Question de style
Je me demande si le mot style n’est pas à éviter. Qu’en pense Philippe (stylisticien professionnel, pour ceux qui ne le connaissent pas) ? C’est comme le mot déco. Ça évoque tout de suite une recherche, un effet, un embellissement par-dessus le commun. Qu’on s’en félicite (Camus) ou qu’on s’en afflige (Houellebecq), on dit que certains auteurs n’ont pas de style. Michèle disait pourtant que la simplicité, c’est ce qui vient en dernier, sauf pour les cœurs très purs peut-être. La première tentation, c’est d’en rajouter. Il faut parfois toute la vie pour se décider à retrancher. C’est ce que je m’efforce de faire avec l’écriture. C’est ce que Michèle faisait avec l’architecture et le mobilier. Je n’arrête pas de régler mes comptes avec le style universitaire et intellectuel pour me rapprocher de la vraie parole, l’orale. Mais on ne peut pour autant écrire exactement comme on parle.

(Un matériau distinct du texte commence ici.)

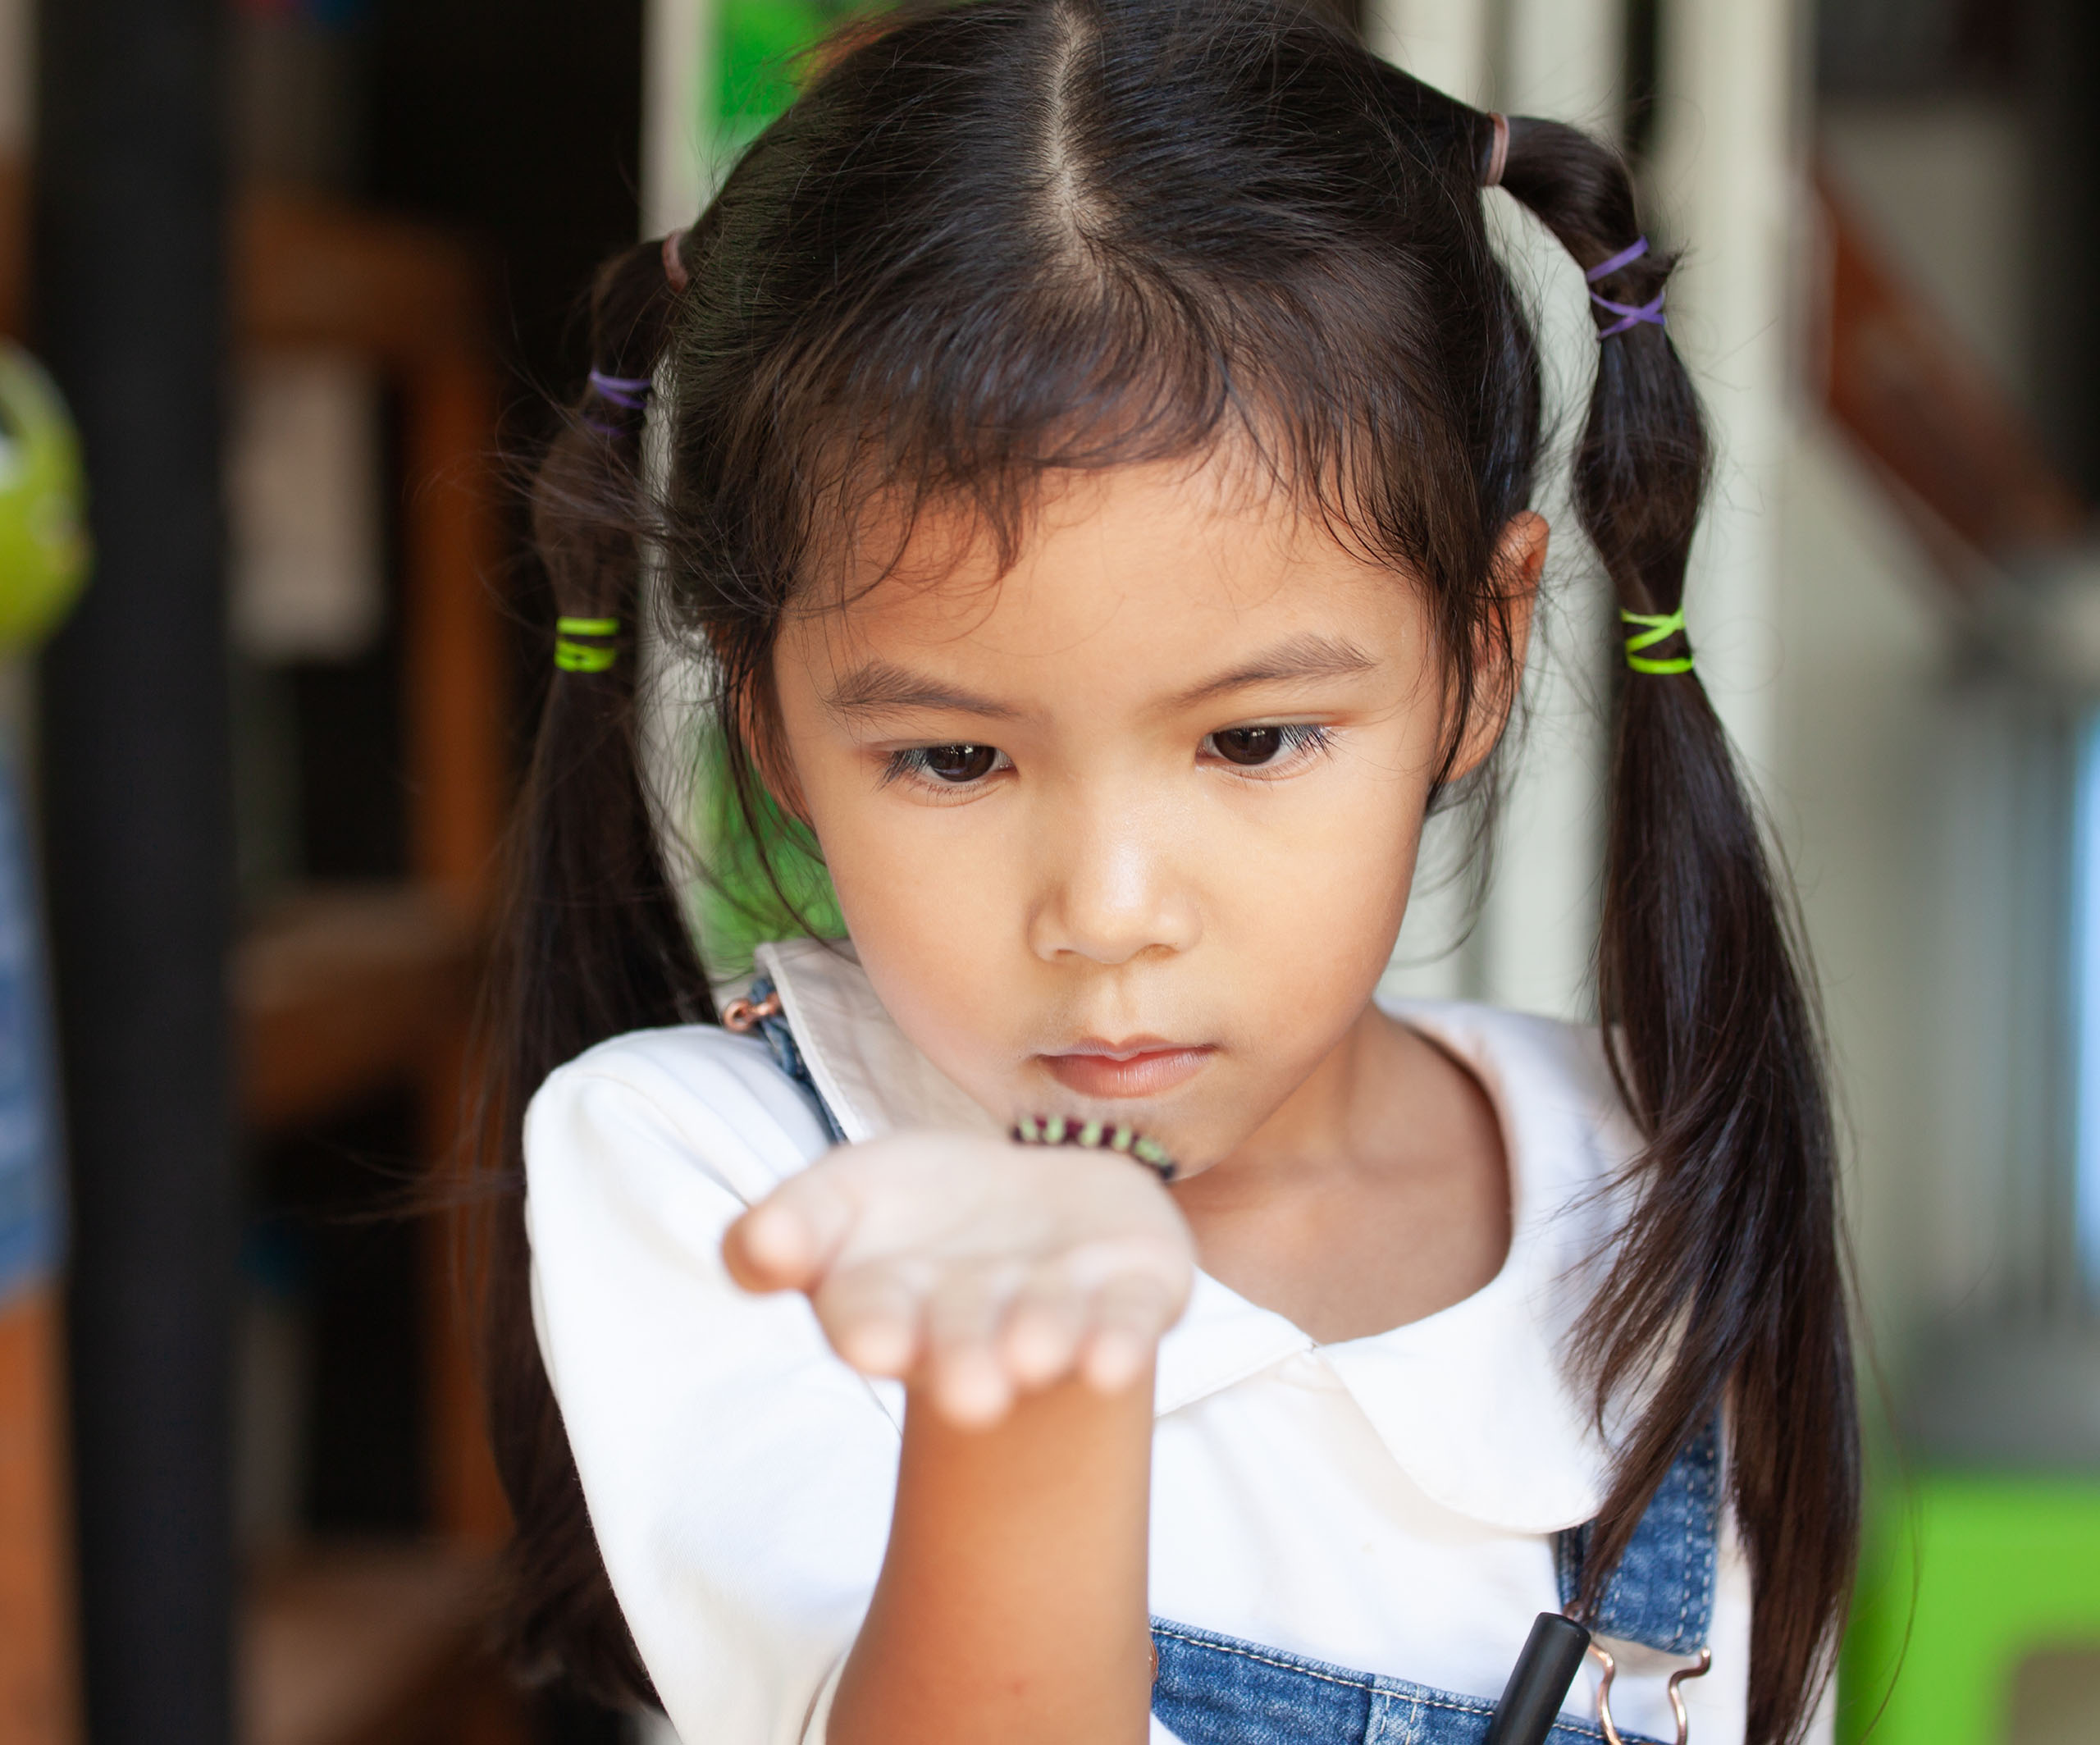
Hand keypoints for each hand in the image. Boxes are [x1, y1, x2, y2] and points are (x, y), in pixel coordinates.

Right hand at [724, 1131, 1194, 1426]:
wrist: (1035, 1210)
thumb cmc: (917, 1212)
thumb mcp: (837, 1196)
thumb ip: (789, 1224)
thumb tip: (763, 1247)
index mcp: (891, 1304)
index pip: (870, 1317)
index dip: (871, 1327)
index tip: (872, 1342)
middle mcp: (975, 1322)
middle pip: (963, 1340)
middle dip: (966, 1361)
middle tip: (974, 1395)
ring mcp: (1057, 1307)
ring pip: (1048, 1329)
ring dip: (1044, 1341)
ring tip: (1037, 1355)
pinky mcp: (1132, 1292)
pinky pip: (1129, 1320)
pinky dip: (1122, 1339)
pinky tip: (1115, 1363)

D’ailleurs, qui parle ? D’où un travail que je dirai plutôt d’écriture, plus ou moins laborieux ou spontané, que de style.
Michèle n’aimait que la simplicité et la nature, ce qui est un défi dans un monde de plus en plus artificialisé. Le conventionnel était sa bête noire. Mais pourquoi s’en prendre aux conventions ? Mais parce qu’elles sont imposées par un standard de vie uniformisé, chimique et mécanique. Le conditionnement commercial et publicitaire finit par fabriquer une seconde nature que Pascal appelait la coutume. Et cette coutume est mauvaise : le monde ne va-t-il pas à sa perte ? Évidemment, il est futile pour un colibri de faire de la résistance. Ce sera au moins une prière que de dire : la chiennerie ne passera pas par moi, en tout cas le moins possible.
Je l’ai déjà dit, Michèle ne choisissait guère que des matériaux simples et basiques. Les terres cuites anciennes en sont la meilleure image surtout quand elles portent les cicatrices et les entailles du temps. Elle préférait souvent les formes massives aux formes élancées et fragiles. Les couleurs de la terre, notre mère, comportent toutes les nuances de beige et de brun. Les couleurs vives seront données par les fruits, les légumes, les vêtements teints, non par la chimie.
J’hésite à employer le mot minimalisme parce qu’il risque d’être entendu comme trop sec. Et en effet, le minimalisme et le fonctionnalisme n’excluront pas le geste gracieux, ni la légèreté, sous peine d’engendrer l’ennui ou la torpeur. Michèle traitait chaque espace, chaque pan de mur comme une composition. Elle aimait les consoles où disposer quelques objets, une plante, une statue de la Vierge comme sur un autel. Et ne me dites pas qu’on entrait chez nous comme dans un musée. Je vous répondrai qu’un œil exercé est sensible à une mauvaise proportion ou à une grimace comme une oreille musicale est sensible à une fausse note.
La majorité de nos hôtes étaient frappés par ces créations sans effet. D’autres ne percevaient rien comme on peut passer devant un immeuble de Fernand Pouillon sans le distinguer d’aucune production standardisée du Bauhaus. Chacun a son sens privilégié, se plaisait à dire Michèle qui ajoutait : Je ne veux pas faire de prosélytisme. D’autre encore s’en irritaient et se sentaient remis en cause. C’est leur affaire.
Donc, rien à faire du style. Mais tout à faire d’un espace où on se sente bien, tout simplement, parce qu’on est relié.